Leta was telling  Betsy and me about one of their miracle days last week. All nonprofits have miracle days. It’s one of the reasons we do what we do. The Exceptional Students are going to have their own Christmas Giveaway for families with autistic children. Many of their families are in profound need because on top of astronomical medical bills, some of them have lost jobs because of the Recession (and, by the way, when can we just call this a Depression because, from where I’m sitting, that’s what it is down here at the bottom of the economic barrel).

But I digress. Their miracle was finding Shelley Lewis at the Stor-N-Lock in Shelbyville. They need space to store all the gifts they’re going to give away. Shelley not only offered them space at no charge, but also offered to loan them a truck to come pick up all the CRC Christmas Giveaway stuff. So a big shout-out to Shelley and her husband, Ed. If you need to store some stuff in the Shelbyville area, you go see them.

And if you just need a good giggle, you need to be at CRC when the girls from Bedford County are here.  Robin, Leta, Joyce and Mary are their very own floor show.

November 17, 2009 at 1:17 pm 2 comments

Go Eagles!

10552153_BG1If you’re in need of a lump-in-your-throat, three-hankie post, this just in from Joan Anderson, an administrator at Project Reflect, one of CRC’s partner nonprofits. Project Reflect, co-founded by Sister Sandra Smithson, just started a middle school this year to pair with its elementary school. 2009 was the inaugural year of the middle school’s football program.

“What a game last night! Project Reflect’s Smithson Craighead Academy Middle School won the city public-middle-school championship for football last night in a 20-6 game against J.T. Moore held at Hunters Lane High school. The dark, cold night put no chill on the exciting play on the field. J.T. Moore had not lost a game in three years. SCA’s team, cheerleaders, and drum corps were outstanding.

Following the game, the captain of the SCA football team collected the trophy, walked up to Sister Sandra with team in tow, gave the trophy to her and said, “Sister Sandra, this is for you.”  She said, “Thank you so much for this gift. But this trophy belongs to you and the team, and I want you to keep it to remind you of what you can achieve.” So today we hope to order a trophy case for SCA Middle School’s first trophy.

Please join in celebrating this win for the kids.

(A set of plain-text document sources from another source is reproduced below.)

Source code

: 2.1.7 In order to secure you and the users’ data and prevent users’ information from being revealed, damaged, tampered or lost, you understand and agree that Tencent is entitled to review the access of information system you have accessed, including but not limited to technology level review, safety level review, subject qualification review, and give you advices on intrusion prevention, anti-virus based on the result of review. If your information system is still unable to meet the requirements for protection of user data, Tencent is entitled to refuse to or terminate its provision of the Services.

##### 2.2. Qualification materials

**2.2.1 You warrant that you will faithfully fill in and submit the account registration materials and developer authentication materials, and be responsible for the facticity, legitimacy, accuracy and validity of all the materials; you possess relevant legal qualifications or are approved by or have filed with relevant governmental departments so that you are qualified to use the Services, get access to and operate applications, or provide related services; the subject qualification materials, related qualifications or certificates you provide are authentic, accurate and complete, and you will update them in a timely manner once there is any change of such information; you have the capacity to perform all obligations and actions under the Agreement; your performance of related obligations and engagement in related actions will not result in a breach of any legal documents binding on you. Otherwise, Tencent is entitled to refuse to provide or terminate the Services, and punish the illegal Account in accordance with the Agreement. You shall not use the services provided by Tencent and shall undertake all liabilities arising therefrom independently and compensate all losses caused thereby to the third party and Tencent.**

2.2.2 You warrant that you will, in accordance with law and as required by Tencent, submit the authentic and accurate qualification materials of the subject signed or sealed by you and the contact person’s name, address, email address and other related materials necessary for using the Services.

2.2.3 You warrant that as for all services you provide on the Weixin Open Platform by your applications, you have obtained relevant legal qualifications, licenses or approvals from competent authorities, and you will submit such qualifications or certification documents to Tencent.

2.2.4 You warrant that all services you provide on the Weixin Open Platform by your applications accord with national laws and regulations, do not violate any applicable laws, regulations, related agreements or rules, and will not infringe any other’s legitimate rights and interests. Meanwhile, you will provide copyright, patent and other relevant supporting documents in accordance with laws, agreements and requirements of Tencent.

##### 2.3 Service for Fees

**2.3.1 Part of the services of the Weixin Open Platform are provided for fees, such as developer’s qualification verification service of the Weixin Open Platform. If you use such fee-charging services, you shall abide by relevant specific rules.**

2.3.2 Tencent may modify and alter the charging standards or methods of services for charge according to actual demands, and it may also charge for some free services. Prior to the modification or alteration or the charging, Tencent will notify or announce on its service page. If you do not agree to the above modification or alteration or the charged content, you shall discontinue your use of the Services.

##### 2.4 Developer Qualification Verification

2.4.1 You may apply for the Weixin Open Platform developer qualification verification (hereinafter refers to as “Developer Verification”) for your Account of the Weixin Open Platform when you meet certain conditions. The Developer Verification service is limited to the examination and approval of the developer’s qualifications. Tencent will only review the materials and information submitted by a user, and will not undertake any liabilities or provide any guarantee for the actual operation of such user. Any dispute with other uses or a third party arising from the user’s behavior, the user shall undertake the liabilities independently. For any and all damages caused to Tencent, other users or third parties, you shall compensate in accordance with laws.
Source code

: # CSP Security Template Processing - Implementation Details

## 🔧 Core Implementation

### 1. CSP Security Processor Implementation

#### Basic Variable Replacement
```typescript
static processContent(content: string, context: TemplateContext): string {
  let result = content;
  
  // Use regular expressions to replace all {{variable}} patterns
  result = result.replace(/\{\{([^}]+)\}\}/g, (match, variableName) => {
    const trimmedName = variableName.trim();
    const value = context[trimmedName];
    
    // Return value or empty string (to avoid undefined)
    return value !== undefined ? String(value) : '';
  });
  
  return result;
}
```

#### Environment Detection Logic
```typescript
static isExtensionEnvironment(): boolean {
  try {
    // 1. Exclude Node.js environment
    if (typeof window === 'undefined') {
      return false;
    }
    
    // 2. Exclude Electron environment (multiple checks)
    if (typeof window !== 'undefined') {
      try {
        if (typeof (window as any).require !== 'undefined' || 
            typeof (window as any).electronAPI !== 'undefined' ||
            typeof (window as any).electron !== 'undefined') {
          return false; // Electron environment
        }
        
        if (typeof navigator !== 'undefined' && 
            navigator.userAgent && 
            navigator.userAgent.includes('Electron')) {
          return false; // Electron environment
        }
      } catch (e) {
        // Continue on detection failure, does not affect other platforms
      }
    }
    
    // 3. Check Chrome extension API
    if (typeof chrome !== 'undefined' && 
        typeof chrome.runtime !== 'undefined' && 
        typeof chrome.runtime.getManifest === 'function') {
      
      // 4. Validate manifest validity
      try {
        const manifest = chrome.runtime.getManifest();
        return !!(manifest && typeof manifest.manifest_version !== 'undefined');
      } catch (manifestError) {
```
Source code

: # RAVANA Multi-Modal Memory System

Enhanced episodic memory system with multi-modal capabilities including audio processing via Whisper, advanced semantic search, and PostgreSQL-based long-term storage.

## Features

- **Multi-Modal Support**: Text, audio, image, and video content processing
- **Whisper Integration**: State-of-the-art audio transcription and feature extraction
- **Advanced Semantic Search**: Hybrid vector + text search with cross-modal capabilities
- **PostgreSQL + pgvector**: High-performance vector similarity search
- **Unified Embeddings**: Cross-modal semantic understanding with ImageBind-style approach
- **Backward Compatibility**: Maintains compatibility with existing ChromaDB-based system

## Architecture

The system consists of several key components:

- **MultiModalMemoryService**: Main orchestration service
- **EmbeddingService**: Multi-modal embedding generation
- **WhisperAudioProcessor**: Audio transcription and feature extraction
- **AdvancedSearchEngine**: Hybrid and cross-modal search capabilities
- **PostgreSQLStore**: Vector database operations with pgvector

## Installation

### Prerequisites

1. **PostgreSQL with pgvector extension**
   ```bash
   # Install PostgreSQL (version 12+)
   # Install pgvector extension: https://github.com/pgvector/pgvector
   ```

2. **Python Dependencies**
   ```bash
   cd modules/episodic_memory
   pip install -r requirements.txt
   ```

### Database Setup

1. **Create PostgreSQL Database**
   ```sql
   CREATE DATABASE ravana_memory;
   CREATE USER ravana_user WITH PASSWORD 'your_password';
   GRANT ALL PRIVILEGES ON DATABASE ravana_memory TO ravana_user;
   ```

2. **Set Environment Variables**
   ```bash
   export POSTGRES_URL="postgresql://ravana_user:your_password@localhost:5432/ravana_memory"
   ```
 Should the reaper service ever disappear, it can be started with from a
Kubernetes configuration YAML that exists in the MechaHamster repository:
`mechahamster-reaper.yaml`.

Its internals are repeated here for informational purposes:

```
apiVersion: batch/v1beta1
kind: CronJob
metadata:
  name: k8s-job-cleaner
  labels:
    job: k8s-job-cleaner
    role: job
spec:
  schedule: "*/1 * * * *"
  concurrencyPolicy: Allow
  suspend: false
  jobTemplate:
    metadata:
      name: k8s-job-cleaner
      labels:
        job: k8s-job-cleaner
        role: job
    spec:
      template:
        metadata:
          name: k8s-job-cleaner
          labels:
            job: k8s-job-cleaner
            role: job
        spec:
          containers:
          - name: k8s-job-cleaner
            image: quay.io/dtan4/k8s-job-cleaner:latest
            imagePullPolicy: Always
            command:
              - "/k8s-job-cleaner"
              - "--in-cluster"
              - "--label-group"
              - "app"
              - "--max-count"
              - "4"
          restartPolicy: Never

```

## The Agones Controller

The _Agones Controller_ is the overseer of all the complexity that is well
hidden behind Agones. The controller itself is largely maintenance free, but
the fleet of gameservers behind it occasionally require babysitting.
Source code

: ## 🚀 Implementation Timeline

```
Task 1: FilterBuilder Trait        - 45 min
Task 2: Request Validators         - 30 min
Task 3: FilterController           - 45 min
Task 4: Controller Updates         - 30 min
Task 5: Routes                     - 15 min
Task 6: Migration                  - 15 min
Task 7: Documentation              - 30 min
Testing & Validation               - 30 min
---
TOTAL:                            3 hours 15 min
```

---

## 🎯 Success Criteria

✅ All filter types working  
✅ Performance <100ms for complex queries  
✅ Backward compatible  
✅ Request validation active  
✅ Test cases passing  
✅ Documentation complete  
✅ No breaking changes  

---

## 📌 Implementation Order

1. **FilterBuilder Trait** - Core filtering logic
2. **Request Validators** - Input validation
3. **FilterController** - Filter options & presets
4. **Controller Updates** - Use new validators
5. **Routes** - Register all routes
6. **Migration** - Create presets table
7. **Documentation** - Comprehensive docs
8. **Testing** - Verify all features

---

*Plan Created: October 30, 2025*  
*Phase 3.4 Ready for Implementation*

And pray that they win big this year in the classroom, too.”

These kids will be winners in the classroom as well as on the field because Sister Sandra and her dedicated staff will make sure of that.

November 16, 2009 at 11:52 am Leave a comment

Senior Power!

DSCN0723We have a lot of senior centers that partner with CRC. And one of the comforting things I’ve learned over the years is that all of them are actually run by seniors. There’s probably a politically correct name for seniors now, like “advanced citizens” or “people who are just smarter than me.”  But don’t think they sit around playing bingo (although that would be fun every now and again). This is Marianne Watson. She runs the Perry County Council on Aging and she has the most piercing blue, blue eyes you’ve ever seen. She and her husband, Tom, were at CRC today getting a massive desk set someone donated for her new office.

Marianne is embarking on a major building campaign, renovating an old factory building for a new senior center. That’s remarkable in itself in this rotten economy. But a side product of her project is that she will be putting people to work. Perry County has one of the highest unemployment rates in the nation. More than 20 percent of the county’s residents are out of work.  That sad fact even caught the attention of the New York Times, which published an article about the county’s economic struggles.

Marianne is in the trenches every day, not only serving her clients but helping to boost her community’s spirits. Nice work at any age.